Rolling Stones' songs that were learnt by heart
The collection includes the band's best songs of 60's-70's, and even today Rolled Gold: The Very Best Of Rolling Stones sounds as fresh as in the year of the original version release proving once again that this collective has always made music for all times. At first we are offered three short compositions as a warm up: harmonica refined Come On opens the album with a daring simplistic tune, Mick's recognizable sharp vocals appear already on I Wanna Be Your Man with a brilliant guitar solo, and a country style song Not Fade Away pleases with a nice rhythm. A beautiful melody of begging Tell Me is rather complicated to sing along, while two standard covers, It's All Over Now and Little Red Rooster are remarkable for a definite stylistic direction, the former being a classical rock number, and the latter portraying Rolling Stones as skillful blues performers. One cannot but be happy with the presence of hit (I Can't Get No) Satisfaction on the collection for the song was known in every corner of the planet already then. Melancholic song Lady Jane, sullen Paint It Black with its unforgettable tune, a bit insane 19th Nervous Breakdown, pessimistic Out Of Time, calling Let's Spend The Night Together, merry and again very famous She's A Rainbow, psychedelic 2000 Light Years From Home, danceable Sympathy For The Devil are only a small part of the songs that people used to learn by heart and listened at all parties, as well as eternal hits Let It Bleed, Brown Sugar, Honky Tonk Women and the collection finale, Wild Horses.

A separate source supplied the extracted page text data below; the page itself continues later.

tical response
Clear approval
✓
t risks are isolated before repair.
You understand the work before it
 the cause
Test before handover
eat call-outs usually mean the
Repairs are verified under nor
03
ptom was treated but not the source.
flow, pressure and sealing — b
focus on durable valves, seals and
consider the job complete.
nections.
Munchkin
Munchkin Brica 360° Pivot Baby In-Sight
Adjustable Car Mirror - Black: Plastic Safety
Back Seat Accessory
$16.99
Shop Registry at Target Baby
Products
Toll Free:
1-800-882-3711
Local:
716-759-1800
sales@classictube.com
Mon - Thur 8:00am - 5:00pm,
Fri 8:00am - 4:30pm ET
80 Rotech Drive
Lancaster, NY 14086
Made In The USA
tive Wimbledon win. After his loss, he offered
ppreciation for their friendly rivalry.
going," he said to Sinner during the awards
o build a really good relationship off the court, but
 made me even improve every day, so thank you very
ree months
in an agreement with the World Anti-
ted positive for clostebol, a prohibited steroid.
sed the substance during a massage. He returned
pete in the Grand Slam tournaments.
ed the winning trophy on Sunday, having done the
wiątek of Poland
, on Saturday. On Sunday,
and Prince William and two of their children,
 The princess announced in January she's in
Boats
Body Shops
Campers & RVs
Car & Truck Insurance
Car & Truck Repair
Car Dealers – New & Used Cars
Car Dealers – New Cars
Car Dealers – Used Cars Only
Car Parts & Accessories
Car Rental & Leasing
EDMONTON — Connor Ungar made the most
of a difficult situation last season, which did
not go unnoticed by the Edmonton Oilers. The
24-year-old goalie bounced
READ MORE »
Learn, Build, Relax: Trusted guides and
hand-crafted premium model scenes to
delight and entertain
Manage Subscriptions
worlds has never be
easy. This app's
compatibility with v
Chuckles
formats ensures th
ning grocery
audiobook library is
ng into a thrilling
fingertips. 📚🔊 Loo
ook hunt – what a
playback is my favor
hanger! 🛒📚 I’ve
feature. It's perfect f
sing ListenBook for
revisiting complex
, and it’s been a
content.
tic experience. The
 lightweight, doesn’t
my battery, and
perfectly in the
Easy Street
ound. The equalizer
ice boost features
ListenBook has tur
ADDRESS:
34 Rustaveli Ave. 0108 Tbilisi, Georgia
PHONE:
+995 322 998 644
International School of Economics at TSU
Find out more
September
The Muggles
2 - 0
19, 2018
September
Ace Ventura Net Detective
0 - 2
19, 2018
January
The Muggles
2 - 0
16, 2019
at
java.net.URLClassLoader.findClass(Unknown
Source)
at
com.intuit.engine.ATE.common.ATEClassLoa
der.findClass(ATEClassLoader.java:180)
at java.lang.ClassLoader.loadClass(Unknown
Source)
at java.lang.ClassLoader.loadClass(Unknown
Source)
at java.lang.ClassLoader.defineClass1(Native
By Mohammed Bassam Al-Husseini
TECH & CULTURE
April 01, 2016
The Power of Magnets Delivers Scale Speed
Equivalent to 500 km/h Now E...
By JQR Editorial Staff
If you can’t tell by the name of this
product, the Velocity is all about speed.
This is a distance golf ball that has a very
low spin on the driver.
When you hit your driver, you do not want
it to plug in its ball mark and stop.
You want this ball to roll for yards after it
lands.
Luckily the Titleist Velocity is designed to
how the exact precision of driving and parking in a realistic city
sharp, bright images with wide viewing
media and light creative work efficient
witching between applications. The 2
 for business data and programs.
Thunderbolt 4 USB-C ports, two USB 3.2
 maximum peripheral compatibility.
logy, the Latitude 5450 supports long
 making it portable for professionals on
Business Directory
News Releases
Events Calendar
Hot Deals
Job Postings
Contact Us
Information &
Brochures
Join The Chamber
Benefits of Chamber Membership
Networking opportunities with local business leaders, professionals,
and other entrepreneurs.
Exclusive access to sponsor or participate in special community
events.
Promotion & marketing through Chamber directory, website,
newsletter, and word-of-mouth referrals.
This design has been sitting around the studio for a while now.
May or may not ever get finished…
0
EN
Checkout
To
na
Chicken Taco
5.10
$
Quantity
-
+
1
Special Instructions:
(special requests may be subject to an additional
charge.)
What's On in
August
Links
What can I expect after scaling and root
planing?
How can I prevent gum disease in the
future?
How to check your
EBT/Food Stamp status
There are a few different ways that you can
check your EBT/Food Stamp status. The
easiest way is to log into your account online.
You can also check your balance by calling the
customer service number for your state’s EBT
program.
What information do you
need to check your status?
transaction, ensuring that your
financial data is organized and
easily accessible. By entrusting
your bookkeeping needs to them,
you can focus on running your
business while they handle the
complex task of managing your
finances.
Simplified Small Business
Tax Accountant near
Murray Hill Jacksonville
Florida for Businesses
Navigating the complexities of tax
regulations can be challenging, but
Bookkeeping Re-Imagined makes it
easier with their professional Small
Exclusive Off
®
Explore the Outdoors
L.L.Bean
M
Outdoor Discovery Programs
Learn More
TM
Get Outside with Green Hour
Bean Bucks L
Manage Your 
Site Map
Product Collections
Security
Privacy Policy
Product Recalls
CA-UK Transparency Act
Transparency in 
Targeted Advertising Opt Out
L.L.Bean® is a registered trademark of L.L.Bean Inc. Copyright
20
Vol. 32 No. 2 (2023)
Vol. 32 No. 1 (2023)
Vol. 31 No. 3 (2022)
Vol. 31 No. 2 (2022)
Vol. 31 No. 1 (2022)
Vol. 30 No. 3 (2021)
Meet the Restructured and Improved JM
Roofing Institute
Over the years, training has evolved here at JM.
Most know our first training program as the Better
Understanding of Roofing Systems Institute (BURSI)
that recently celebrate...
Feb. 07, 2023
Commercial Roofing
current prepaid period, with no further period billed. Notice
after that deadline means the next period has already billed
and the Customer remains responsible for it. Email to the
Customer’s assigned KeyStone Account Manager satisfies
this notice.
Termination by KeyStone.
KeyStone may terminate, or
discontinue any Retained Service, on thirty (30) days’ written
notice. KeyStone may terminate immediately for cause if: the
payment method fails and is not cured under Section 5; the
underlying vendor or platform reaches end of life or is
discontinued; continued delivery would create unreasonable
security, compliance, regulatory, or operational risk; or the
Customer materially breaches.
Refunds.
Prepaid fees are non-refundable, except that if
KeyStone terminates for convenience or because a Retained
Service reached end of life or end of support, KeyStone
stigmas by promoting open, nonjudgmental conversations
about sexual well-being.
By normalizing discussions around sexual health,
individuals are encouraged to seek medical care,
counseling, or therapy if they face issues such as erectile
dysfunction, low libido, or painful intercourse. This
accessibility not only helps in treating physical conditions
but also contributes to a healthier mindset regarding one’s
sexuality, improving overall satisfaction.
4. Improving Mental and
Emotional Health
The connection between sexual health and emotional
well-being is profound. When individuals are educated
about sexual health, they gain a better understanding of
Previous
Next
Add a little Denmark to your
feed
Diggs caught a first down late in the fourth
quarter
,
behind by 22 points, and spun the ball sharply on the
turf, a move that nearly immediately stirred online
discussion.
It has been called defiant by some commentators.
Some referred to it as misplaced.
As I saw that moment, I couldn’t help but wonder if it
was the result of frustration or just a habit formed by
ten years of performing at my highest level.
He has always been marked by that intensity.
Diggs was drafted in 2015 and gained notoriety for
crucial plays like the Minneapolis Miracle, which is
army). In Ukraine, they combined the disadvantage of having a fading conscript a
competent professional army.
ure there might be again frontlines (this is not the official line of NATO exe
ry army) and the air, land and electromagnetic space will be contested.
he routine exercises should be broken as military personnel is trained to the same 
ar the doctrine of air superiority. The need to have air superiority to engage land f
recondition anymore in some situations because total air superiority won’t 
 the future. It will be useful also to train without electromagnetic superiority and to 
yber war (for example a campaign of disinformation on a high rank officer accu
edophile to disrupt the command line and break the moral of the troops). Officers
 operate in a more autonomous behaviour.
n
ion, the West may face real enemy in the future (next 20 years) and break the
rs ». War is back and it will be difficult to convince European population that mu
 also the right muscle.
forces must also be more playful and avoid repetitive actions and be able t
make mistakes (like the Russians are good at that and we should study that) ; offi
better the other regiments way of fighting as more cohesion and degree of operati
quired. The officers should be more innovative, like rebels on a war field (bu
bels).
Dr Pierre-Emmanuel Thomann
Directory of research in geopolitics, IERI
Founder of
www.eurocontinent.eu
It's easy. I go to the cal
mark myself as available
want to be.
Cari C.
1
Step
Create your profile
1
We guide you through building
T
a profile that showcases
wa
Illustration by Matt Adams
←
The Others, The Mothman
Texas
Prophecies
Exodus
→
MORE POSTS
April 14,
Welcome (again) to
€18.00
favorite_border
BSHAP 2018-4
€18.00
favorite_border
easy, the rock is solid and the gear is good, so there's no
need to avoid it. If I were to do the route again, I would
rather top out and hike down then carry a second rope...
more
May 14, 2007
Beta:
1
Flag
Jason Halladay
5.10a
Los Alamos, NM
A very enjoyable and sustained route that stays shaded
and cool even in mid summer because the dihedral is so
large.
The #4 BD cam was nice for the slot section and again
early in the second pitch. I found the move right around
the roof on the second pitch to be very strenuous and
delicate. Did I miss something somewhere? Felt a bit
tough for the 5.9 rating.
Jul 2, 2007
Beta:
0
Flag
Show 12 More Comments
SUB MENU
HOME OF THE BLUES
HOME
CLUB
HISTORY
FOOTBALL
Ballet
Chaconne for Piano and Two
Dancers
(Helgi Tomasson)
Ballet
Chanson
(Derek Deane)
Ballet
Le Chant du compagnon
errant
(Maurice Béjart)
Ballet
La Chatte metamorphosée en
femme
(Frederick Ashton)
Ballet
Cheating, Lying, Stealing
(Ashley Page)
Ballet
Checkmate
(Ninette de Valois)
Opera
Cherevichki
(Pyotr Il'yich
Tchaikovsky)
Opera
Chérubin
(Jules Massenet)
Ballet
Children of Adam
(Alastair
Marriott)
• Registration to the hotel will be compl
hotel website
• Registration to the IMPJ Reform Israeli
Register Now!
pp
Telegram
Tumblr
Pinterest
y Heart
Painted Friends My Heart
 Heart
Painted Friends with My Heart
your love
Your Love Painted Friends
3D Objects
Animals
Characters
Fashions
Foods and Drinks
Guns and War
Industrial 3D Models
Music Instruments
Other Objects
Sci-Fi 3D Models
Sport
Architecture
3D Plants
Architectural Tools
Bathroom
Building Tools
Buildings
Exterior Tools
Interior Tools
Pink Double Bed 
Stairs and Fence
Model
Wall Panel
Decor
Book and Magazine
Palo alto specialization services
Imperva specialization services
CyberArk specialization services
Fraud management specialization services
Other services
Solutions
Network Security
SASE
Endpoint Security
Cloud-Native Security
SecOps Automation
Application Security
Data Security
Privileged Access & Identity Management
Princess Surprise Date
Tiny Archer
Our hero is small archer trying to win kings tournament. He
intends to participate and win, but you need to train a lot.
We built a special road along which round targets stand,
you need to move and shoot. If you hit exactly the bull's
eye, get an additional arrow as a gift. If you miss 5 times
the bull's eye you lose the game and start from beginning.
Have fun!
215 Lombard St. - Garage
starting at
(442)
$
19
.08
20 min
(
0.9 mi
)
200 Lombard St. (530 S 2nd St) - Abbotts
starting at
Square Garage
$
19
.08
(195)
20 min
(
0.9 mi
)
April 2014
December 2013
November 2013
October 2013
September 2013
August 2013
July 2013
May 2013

A perfect present to a huge number of fans
Having released over fifty albums and compilations Rolling Stones do not cease to please its fans with new surprises but it has been a long time since the band last gave us as generous a present as Rolled Gold: The Very Best Of Rolling Stones. The new compilation has included the songs from the works like Out Of Our Heads, Aftermath, Between The Buttons, Their Satanic Majesties Request, Beggars Banquet, Let It Bleed, Sticky Fingers. A number of songs is associated with hard times for Jagger and Richards when they had troubles with the law because of the drugs. For instance composition We Love You was written as a sign of gratitude to the fans for remaining faithful to their idols even not with the most biased circumstances. Yet the emotions filling each track on the wonderful record speak for themselves. The collection is not released at the end of autumn by accident – regarding the Christmas time approaching it is sure to serve a perfect present to a huge number of fans who still remember the seventies as their best years, and awake a storm of the warmest reminiscences.